Коттен перевела дыхание. Когда она решила, что Теда нет в живых, горло стянула невидимая удавка.
— Коттен, я пытался до тебя дозвониться, — произнес Тед.
— Извини, что я тогда так резко отключилась. Джона сбила машина как раз в тот момент, когда я с тобой разговаривала. Его сильно помяло, но он поправится. Но я знаю, что это было не случайное столкновение. Его пытались убить. Как Торнтона. Как Уайетта. Они хотят добраться до меня.
— От всей души сочувствую, Коттен. Могу я что-нибудь сделать для тебя или для Джона? У меня ощущение, что все вокруг летит вверх тормашками.
— Твоя помощница сказала, что у вас произошло самоубийство. Что случилось?

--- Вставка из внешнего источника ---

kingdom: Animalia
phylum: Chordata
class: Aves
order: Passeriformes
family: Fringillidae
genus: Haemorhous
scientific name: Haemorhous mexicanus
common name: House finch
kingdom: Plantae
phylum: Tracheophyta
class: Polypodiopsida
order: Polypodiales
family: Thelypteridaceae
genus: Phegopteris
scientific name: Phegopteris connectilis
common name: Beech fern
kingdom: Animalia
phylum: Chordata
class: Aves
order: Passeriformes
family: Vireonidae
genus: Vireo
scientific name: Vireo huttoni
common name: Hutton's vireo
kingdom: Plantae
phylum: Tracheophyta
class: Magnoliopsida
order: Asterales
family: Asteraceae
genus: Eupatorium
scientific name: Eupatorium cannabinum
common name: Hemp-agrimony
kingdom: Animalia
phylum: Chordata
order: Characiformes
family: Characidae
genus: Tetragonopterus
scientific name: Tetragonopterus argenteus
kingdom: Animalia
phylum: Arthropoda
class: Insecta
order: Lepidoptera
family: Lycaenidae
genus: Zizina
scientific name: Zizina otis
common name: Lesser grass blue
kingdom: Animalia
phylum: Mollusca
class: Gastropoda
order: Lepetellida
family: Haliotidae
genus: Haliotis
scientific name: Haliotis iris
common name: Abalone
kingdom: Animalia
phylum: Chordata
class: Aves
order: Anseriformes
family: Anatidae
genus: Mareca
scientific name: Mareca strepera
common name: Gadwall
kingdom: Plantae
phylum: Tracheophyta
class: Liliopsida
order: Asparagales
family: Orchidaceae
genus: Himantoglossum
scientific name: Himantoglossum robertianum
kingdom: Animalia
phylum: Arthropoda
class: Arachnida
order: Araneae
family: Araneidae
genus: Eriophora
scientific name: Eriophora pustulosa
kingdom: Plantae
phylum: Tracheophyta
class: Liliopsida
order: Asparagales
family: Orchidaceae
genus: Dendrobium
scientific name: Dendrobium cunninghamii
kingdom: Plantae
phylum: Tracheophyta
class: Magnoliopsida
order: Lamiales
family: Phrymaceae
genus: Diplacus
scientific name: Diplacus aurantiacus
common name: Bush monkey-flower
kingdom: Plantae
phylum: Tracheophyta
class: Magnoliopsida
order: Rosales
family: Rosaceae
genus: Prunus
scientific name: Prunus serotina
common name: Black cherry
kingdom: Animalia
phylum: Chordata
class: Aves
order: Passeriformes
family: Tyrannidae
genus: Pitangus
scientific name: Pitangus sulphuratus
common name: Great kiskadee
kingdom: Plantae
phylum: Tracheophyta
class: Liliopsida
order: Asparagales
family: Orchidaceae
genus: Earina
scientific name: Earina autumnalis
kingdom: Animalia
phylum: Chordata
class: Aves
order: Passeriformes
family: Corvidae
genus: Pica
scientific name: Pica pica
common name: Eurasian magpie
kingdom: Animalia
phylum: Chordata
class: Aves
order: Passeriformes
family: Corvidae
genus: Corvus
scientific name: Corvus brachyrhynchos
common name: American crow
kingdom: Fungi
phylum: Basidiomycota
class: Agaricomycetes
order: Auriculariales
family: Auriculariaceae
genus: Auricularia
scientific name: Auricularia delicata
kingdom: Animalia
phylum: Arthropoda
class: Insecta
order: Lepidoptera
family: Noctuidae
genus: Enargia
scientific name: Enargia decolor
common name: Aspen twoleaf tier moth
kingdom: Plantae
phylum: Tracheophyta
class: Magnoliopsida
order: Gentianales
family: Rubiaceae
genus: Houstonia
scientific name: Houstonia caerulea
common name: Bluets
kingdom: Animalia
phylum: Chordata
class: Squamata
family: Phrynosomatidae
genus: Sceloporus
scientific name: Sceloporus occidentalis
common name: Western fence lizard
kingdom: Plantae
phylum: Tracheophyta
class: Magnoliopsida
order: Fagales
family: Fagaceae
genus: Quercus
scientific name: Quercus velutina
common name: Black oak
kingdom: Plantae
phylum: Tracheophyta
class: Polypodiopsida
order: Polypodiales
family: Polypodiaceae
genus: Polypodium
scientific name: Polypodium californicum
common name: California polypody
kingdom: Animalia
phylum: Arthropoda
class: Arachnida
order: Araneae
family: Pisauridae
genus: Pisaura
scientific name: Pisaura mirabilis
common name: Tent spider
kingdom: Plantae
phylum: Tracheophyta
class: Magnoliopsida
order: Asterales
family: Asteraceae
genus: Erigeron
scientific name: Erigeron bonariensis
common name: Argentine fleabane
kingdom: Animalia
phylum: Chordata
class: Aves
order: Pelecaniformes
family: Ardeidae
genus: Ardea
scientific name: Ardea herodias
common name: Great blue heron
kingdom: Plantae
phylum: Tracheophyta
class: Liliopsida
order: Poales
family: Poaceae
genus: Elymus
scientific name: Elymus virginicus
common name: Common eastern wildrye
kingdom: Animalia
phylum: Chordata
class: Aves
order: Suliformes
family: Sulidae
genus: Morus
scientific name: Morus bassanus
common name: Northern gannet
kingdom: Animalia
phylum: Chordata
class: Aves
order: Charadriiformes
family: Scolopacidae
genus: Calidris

— Молодой техник застрелился в уборной.
— Ты прав, мир летит вверх тормашками, — сказала Коттен. — Плохих новостей и так предостаточно, но все-таки: что ты собирался рассказать мне, когда звонил?
— Сейчас, после всего, это уже мелочи, — вздохнул Тед. — Темпест Стар опубликовала твои фотографии на первой полосе «Национального курьера». Там вы с Джоном обнимаетесь в аэропорту. Впрочем, дело не в фотографиях, а в подписях. Там есть и вторая — ты сидишь на обочине и плачешь, а Джон тебя утешает. Она пытается представить дело так, будто у вас с ним интрижка.
Коттен покачала головой.
— Потрясающе. Я думаю, что они и ее прибрали к рукам. Испробовали все возможные способы, Тед. Запугать меня, сделать так, чтобы меня грызла совесть, причинить боль, оклеветать. Да ты сам все знаешь. Испробовали все подходы.
— Коттен, я должен кое-что рассказать, но сначала хочу задать один вопрос. Ты согласна с тем, что говорят обо всех этих самоубийствах? Это действительно одержимость, как говорит Ватикан?
Коттен приложила трубку к другому уху и, наклонив голову, двинулась вперед.
— Одержимость, бесы — я не знаю. Но одно я знаю точно: они стараются посеять вокруг панику и заполучить как можно больше душ. Вот в этом я уверена. Я…
— Коттен, сегодня, после того как обнаружили тело этого парня, со мной произошло что-то очень странное. Ко мне в мысли будто бы кто-то залез. Но не так, как у шизофреников, у которых в голове звучат голоса и говорят, что делать. Это были мои мысли. Трудно объяснить. В общем, я дошел до того, что достал из ящика стола пистолет и собрался пристрелить себя.
— Господи, Тед.
— Дикое ощущение. Сначала мне стало плохо, я почувствовал себя разбитым, закружилась голова; показалось, что я не нужен ни себе, ни кому-то другому. Решил, что это настроение как-то связано с состоянием сердца. Меня настолько переполнило отчаяние, что я прямо расплакался. Мир показался перекошенным, никакой надежды на будущее. Я стал винить себя в смерти того парня. Ну почему я не разглядел вовремя? Я отвечаю за своих людей, и нет мне прощения. И за это придется заплатить. Я стал думать, как посмотрю в глаза его родным и друзьям — и своим родным и друзьям тоже — после такого равнодушия? Я был погребен под грузом вины, позора, упреков, отчаяния и безнадежности. Я решил, что не смогу искупить то, что натворил. Коттен, я ведь не помню даже его имени. И что после этого за человек Тед Кассельман? — думал я. Каждая лишняя прожитая тобой минута — позор. А потом что-то словно выдернуло меня из этого состояния. Не знаю что, но я повторил про себя слова, которые когда-то говорил тебе. Что никогда не стану думать о самоубийстве. Самоубийство — для трусов. И понял, что надо бороться с этими мыслями, что они принадлежат кому-то другому — или чему-то другому, — но не мне. Мой разум стал полем битвы — и я должен был сражаться с этими мыслями. Я стал сражаться. Это было нелегко.
— Тед, ты отнюдь не слабый человек, ты сражался, но пойми… Ты не нажал на курок лишь потому, что они оставили тебя в покое. Чтобы ты рассказал мне, как это происходит. Они хотят, чтобы я знала, с какой легкостью они управляют людьми — и оставляют в живых, если это им зачем-то нужно. Они хотят, чтобы я поняла: они могут добраться до тебя или до Джона. Тед, в следующий раз тебя уже не отпустят — и ты не вернешься.
Тед помолчал несколько секунд перед тем, как ответить.